*REQUIREMENT*:
Skip the pictures and give back the rest of the listing exactly.

*EXTRACTED DATA*:

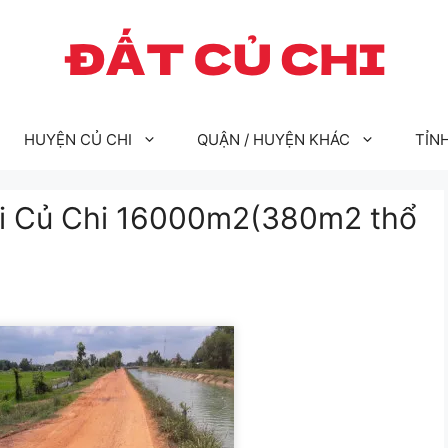
HUYỆN CỦ CHI
QUẬN / HUYỆN KHÁC
TỈN
rại Củ Chi 16000m2(380m2 thổ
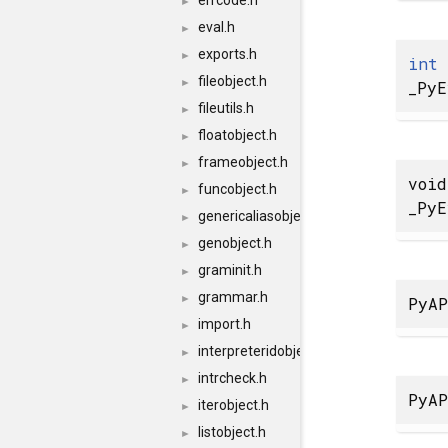
errcode.h
►
eval.h
►
exports.h
►
int
fileobject.h
►
_PyE
fileutils.h
►
floatobject.h
►
frameobject.h
►
void
funcobject.h
►
_PyE
genericaliasobject.h
►
genobject.h
►
graminit.h
►
grammar.h
►
PyAP
import.h
►
interpreteridobject.h
►
intrcheck.h
►
PyAP
iterobject.h
►
listobject.h
►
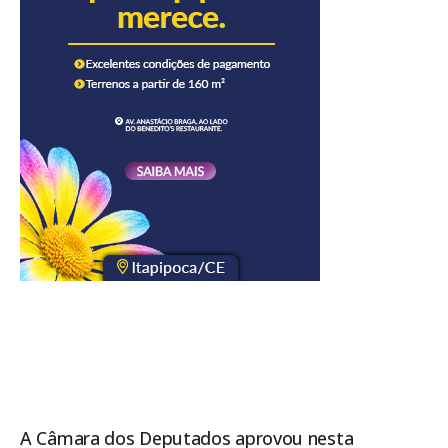
A
Câmara dos Deputados
aprovou nesta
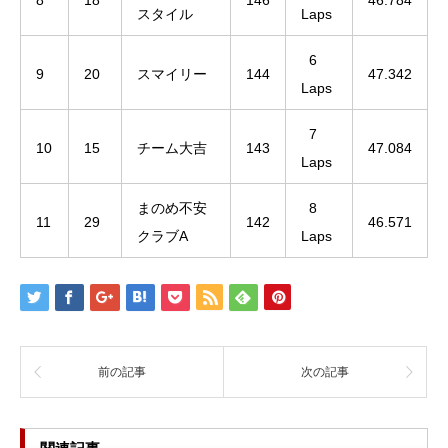
8
18
146
46.784
スタイル
Laps
6
9
20
スマイリー
144
47.342
Laps
7
10
15
チーム大吉
143
47.084
Laps
まのめ不安
8
11
29
142
46.571
クラブA
Laps
前の記事
次の記事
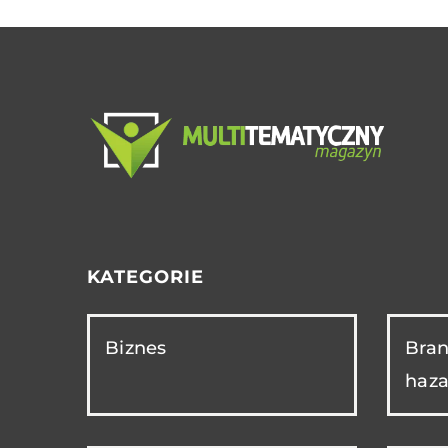
KATEGORIE
Biznes
Bran
haza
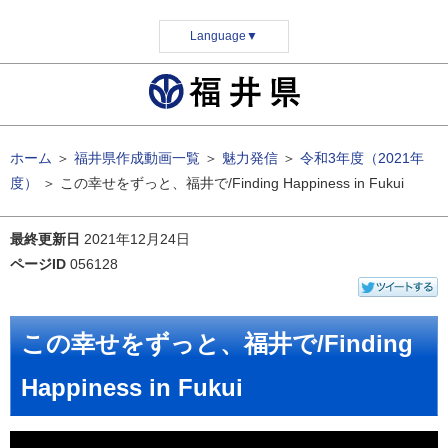
Language
▼
ホーム
＞
福井県作成動画一覧
＞
魅力発信
＞
令和3年度（2021年
度）
＞
この幸せをずっと、福井で/Finding Happiness in Fukui
最終更新日
2021年12月24日
ページID
056128
この幸せをずっと、福井で/Finding
Happiness in Fukui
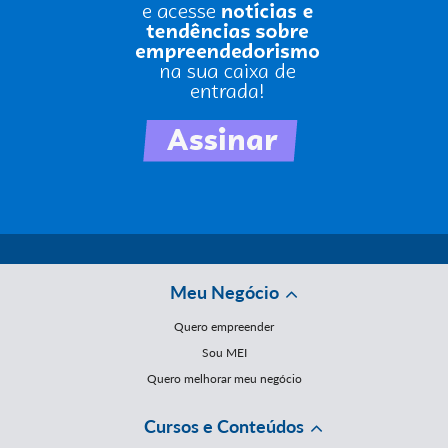
Meu Negócio
Quero empreender
Sou MEI
Quero melhorar meu negócio
Cursos e Conteúdos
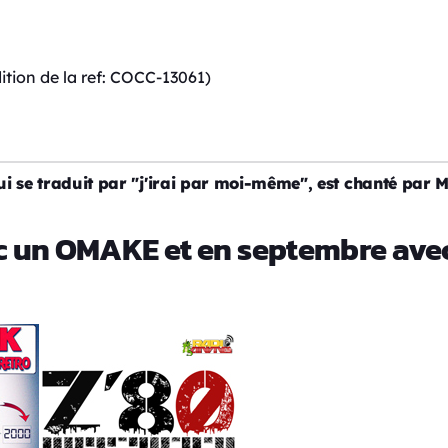
ition de la ref: COCC-13061)
i se traduit par "j'irai par moi-même", est chanté par 
vec un OMAKE et en septembre av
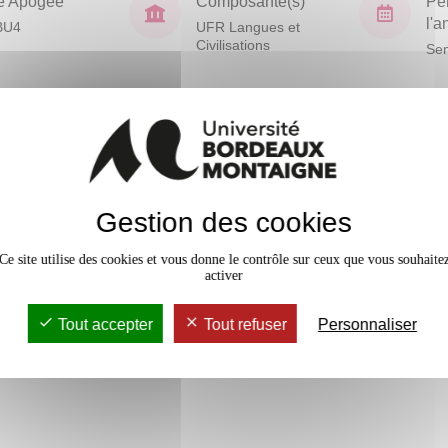
e Apogée
Composante(s)
Pé
l'
BU4
UFR Langues et
Civilisations
Sem
En bref
Mobilité
Gestion des cookies
Accessib
Ce site utilise des cookies et vous donne le contrôle sur ceux que vous souhaite
activer
Tout accepter
Tout refuser
Personnaliser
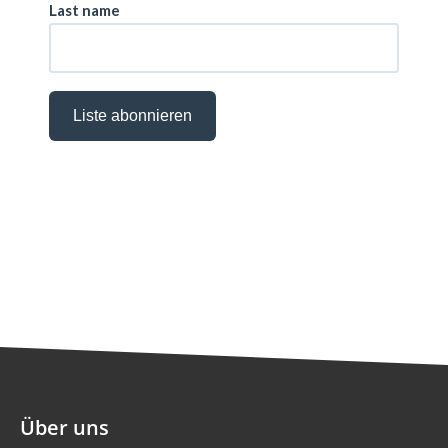
Über uns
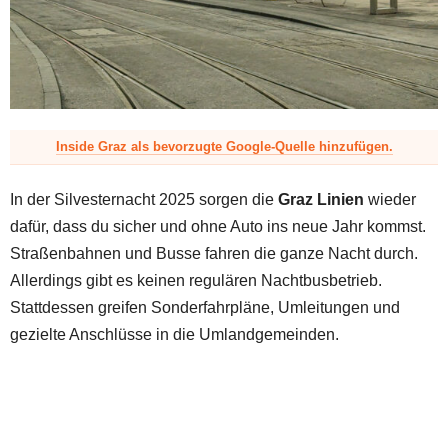
z
Inside Graz als bevorzugte Google-Quelle hinzufügen.
In der Silvesternacht 2025 sorgen die
Graz Linien
wieder
dafür, dass du sicher und ohne Auto ins neue Jahr kommst.
Straßenbahnen und Busse fahren die ganze Nacht durch.
Allerdings gibt es keinen regulären Nachtbusbetrieb.
Stattdessen greifen Sonderfahrpläne, Umleitungen und
gezielte Anschlüsse in die Umlandgemeinden.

*SOLVED PROBLEM*:
HUYỆN CỦ CHI
QUẬN / HUYỆN KHÁC
TỈN
rại Củ Chi 16000m2(380m2 thổ
errcode.h
►
eval.h
►
exports.h
►
int
fileobject.h
►
_PyE
fileutils.h
►
floatobject.h
►
frameobject.h
►
void
funcobject.h
►
_PyE
genericaliasobject.h
►
genobject.h
►
graminit.h
►
grammar.h
►
PyAP
import.h
►
interpreteridobject.h
►
intrcheck.h
►
PyAP
iterobject.h
►
listobject.h
►
A
Câmara dos Deputados
aprovou nesta
8
18
146
46.784
スタイル
Laps
6
9
20
スマイリー
144
47.342
Laps
7
10
15
チーム大吉
143
47.084
Laps
まのめ不安
8
11
29
142
46.571
クラブA
Laps
前の記事
次の記事
KATEGORIE
Biznes
Bran
haza
Language
▼
ホーム
＞
福井県作成動画一覧
＞
魅力発信
＞
令和3年度（2021年
度）
＞
この幸せをずっと、福井で/Finding Happiness in Fukui
最終更新日
2021年12月24日
ページID
056128
この幸せをずっと、福井で/Finding
Happiness in Fukui
Meu Negócio
Quero empreender
Sou MEI
Quero melhorar meu negócio
Cursos e Conteúdos
ition de la ref: COCC-13061)
i se traduit par "j'irai par moi-même", est chanté par 
vec un OMAKE et en septembre av
e Apogée
Composante(s)
Pé
l'
BU4
UFR Langues et
Civilisations
Sem
En bref
Mobilité
Gestion des cookies
Accessib
Ce site utilise des cookies et vous donne le contrôle sur ceux que vous souhaite
activer
Tout accepter
Tout refuser
Personnaliser
Über uns
z
Inside Graz als bevorzugte Google-Quelle hinzufügen.
In der Silvesternacht 2025 sorgen die
Graz Linien
wieder
dafür, dass du sicher und ohne Auto ins neue Jahr kommst.
Straßenbahnen und Busse fahren die ganze Nacht durch.
Allerdings gibt es keinen regulären Nachtbusbetrieb.
Stattdessen greifen Sonderfahrpläne, Umleitungen und
gezielte Anschlüsse in die Umlandgemeinden.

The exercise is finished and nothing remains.